CHINESE consumers appear fixated with Apple’s iconic iPhone. It draws throngs of eager buyers in Shanghai’s Xujiahui computer market. Similarly, at the Canton Trade Fair in October, vendors hawking familiar-looking silver and black slabs were convulsed in crowds, in sharp contrast to the deserted booths of rival brands, where lonely salesmen slurped disconsolately at noodles. So how can it be that China Unicom has seen dismal initial sales under its exclusive arrangement to sell the iPhone in China?

The explanation lies in China’s huge “grey” market for handsets, which includes some genuine phones imported without the manufacturer’s blessing but is mainly comprised of knock-offs. The iPhones at Xujiahui fall into the former category; those at the trade fair into the latter. Illicit phones comprise a staggering 40% of Chinese firms’ production, and 13% of the world’s, according to iSuppli, a research firm. It reckons China will produce 145m of them this year, up by almost half since 2008. This has hit sales of legal phones.

Grey-market handsets are often simple and cheap. But legitimate manufacturers remain quite competitive at the bottom of the market, so grey-market firms are increasingly offering more sophisticated devices at dramatic discounts to branded smart-phones, says BDA, a consultancy in Beijing. They have developed distribution networks across the developing world.

Grey-market manufacturers are not just copycats. Many of them add innovations to the devices they are counterfeiting. Some fake iPhones in China, for example, can take two SIM cards, and thus handle two different numbers through the same handset. Chinese grey-marketeers have secured half the Ghanaian market with phones that can do nifty things like receive television broadcasts, says BDA. In Kenya, Chinese models (including an imitation BlackBerry) feature images and quotes from the country’s favourite grandson, Barack Obama. A model in the shape of a dagger is popular in the Gulf states.

Grey-market manufacturers also pride themselves on their ability to bring models to market quickly. An iPhone clone named a “HiPhone” appeared in China within six months of the release of the original iPhone in America. Security at the factory where iPhones are made in southern China is legendarily tight. In July a man working for Foxconn, one of Apple’s subcontractors, was said to have committed suicide after a prototype he was responsible for disappeared.

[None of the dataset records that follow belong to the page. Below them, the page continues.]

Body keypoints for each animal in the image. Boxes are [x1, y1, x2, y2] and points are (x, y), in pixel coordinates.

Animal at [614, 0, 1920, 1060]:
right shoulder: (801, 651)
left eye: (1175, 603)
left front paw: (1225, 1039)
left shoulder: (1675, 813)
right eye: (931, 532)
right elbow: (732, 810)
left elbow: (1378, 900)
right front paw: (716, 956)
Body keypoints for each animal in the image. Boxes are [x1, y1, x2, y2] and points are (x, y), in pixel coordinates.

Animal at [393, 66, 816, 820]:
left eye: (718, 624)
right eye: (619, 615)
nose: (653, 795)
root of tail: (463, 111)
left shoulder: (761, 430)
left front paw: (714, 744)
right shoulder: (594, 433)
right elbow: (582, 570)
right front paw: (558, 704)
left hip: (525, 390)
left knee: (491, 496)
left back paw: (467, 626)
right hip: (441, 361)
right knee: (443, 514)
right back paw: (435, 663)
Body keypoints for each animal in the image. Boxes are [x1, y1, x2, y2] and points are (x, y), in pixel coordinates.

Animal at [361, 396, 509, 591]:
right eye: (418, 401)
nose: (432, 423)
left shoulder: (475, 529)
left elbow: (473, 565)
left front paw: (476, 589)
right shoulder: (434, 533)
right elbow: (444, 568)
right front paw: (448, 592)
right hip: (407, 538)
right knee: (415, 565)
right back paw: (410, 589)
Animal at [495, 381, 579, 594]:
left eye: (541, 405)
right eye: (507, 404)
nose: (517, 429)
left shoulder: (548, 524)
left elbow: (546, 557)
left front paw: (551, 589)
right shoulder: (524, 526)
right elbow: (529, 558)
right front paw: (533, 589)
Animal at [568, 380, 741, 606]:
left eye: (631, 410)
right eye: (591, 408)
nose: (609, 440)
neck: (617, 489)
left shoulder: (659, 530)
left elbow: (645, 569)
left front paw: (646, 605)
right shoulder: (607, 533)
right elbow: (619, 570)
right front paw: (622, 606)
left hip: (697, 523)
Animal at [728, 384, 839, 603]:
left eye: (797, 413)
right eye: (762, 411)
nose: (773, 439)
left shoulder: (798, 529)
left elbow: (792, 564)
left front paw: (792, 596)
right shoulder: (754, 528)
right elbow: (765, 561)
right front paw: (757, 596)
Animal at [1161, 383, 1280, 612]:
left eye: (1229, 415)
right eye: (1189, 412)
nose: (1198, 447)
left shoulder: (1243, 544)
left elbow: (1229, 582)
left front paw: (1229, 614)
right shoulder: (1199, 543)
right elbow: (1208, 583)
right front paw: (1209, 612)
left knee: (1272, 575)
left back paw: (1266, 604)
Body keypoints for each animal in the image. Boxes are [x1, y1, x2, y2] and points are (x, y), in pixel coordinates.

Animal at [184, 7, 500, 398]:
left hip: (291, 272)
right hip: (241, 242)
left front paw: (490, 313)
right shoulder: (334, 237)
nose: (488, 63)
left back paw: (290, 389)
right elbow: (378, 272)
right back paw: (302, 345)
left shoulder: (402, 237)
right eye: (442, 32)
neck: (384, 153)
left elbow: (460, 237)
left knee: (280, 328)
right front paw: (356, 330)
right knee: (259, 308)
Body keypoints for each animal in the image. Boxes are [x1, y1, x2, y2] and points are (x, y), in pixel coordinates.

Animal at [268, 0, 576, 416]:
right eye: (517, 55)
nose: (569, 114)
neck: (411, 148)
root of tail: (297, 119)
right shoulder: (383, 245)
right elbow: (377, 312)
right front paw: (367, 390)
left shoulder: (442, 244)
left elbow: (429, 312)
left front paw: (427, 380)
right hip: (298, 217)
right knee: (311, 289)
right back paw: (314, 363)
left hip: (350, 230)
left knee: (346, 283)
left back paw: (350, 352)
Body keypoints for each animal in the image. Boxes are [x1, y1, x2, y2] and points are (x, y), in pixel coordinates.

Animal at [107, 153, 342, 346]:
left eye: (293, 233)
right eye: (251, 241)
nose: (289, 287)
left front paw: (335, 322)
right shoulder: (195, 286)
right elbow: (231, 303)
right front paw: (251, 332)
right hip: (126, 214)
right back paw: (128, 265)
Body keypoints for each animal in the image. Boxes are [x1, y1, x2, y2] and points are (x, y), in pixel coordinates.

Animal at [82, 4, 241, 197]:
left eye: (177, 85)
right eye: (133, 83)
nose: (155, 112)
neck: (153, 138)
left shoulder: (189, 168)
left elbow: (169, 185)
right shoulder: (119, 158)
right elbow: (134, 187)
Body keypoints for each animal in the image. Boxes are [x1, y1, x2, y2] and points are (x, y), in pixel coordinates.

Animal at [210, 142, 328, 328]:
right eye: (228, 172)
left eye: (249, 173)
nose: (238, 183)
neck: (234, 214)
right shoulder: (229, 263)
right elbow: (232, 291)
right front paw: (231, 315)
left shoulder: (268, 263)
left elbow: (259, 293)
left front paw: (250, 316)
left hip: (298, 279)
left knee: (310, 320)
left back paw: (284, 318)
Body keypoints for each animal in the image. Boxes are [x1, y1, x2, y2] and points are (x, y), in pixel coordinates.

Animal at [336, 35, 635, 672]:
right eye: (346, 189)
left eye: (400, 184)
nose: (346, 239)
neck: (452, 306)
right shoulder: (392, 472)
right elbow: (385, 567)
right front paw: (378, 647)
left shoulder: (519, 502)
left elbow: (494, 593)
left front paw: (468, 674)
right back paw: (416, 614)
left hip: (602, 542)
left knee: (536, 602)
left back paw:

Given their low prices and added features, the spread of grey-market phones might seem unstoppable. But as iSuppli notes, components for the handsets come from brand-name producers which are likely to become less tolerant of pirates. Grey-market phones are beginning to worry governments, like China’s, that make great efforts to police every form of communication, because they lack the identification codes of legitimate phones and are therefore untraceable. But the biggest impediment may simply be a lack of quality control. BDA points out that despite China’s booming exports of grey-market phones, domestic sales have started to fall. Customers have realised that they break easily and come with no guarantees.